La mente del hombre casado

Ella se abalanzó sobre él, para besarlo. Quería convencerse de que aún le pertenecía. Él corrió la cara y echó su cuerpo hacia atrás, evitándola. Ya no podía sentir nada por aquella persona que, seguramente sin darse cuenta, había hecho su vida miserable por tantos años.

Buscó algo de comer, pero solo encontró ollas sucias y restos de lo que parecía algo que acababan de comer. "¿Qué es esto?", preguntó, mientras le sonaban las tripas. Ella replicó: "Ah, eso eran unos dulces que compré en la panadería. Te íbamos a dejar uno, pero no tenía qué darle al niño de cenar, así que se comió el último. Eran tres: uno para cada uno".
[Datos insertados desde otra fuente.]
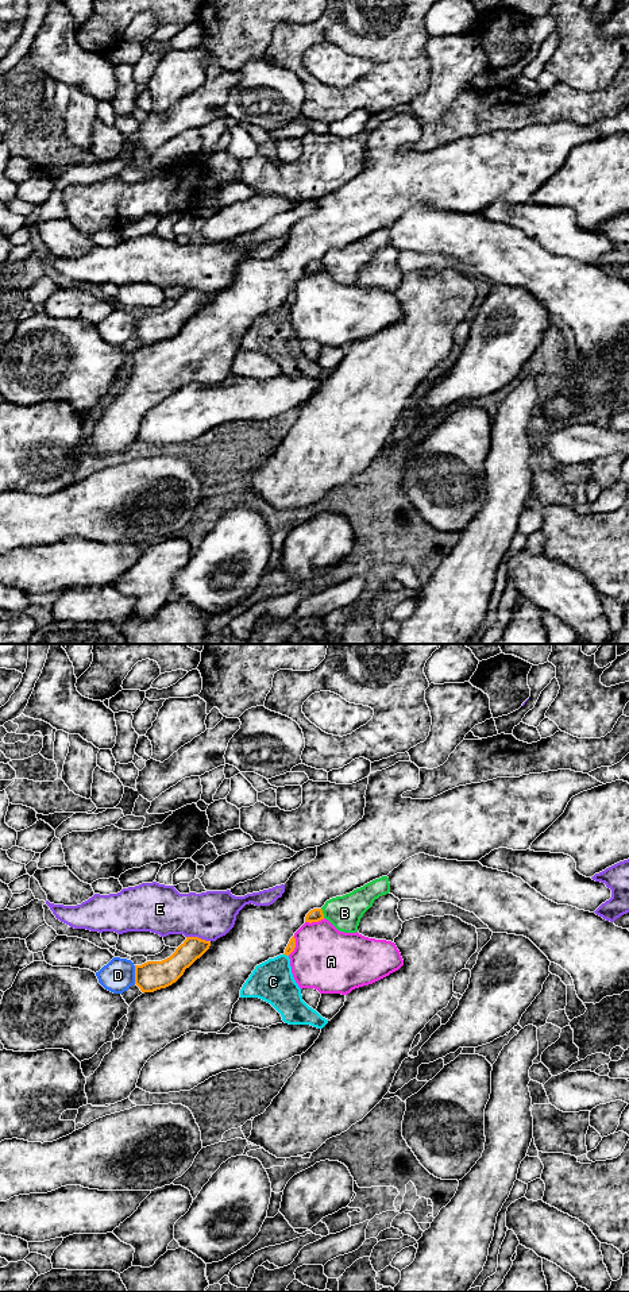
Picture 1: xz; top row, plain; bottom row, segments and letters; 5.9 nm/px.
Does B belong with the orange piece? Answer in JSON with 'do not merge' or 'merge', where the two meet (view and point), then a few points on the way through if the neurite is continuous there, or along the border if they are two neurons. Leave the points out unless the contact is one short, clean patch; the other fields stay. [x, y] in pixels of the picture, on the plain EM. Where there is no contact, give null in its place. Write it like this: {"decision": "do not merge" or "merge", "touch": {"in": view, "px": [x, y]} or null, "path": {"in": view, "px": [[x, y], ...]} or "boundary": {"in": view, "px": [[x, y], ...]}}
{"decision": "do not merge", "touch": {"in": "xz", "px": [321, 265]}, "boundary": {"in": "xz", "px": [[320, 261], [324, 269]]}}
Hurgó en una bolsa y encontró una hogaza de pan duro. Abrió el refrigerador y solo encontró una pizca de mantequilla para untarle. Se preparó un café.
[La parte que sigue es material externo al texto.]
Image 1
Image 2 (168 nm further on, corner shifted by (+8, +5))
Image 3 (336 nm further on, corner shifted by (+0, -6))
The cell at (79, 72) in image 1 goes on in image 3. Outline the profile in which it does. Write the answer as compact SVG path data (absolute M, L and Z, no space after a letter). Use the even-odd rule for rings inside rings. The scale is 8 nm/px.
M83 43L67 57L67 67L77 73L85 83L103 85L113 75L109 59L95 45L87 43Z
Depués de beberlo y de comer de mala gana la mitad del trozo de pan, se dirigió al dormitorio, pero solo introdujo medio cuerpo. La luz estaba apagada. Ella veía televisión. El hijo dormía profundamente, con la cara sucia y la ropa del colegio aún puesta.
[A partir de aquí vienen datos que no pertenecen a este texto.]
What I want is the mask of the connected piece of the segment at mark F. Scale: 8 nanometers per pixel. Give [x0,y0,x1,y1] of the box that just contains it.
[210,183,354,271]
Cuando se agachó para besarlo en la frente, metió su mano entre las cobijas para saber si no era tarde para llevarlo al baño. Por suerte, aún era tiempo.

Con el niño como sonámbulo, lo llevó al baño, le ayudó a orinar, le limpió la cara con un trozo húmedo de papel higiénico. Estaba tan dormido que no pudo lavarle los dientes, aunque por la boca expelía un olor ácido. Lo llevó al dormitorio, le sacó la ropa, le puso el pijama y se recostó un rato junto a él, resignado.

Ella reía con el programa que pasaban por la tele. A ratos le hablaba, pero él solo escuchaba un rumor. Su mente divagaba por hermosos parajes en un día soleado. Miraba a su hijo correr entre las margaritas y a una bella mujer a su lado estirándole la mano para ofrecerle un exquisito panecillo que había preparado ella misma.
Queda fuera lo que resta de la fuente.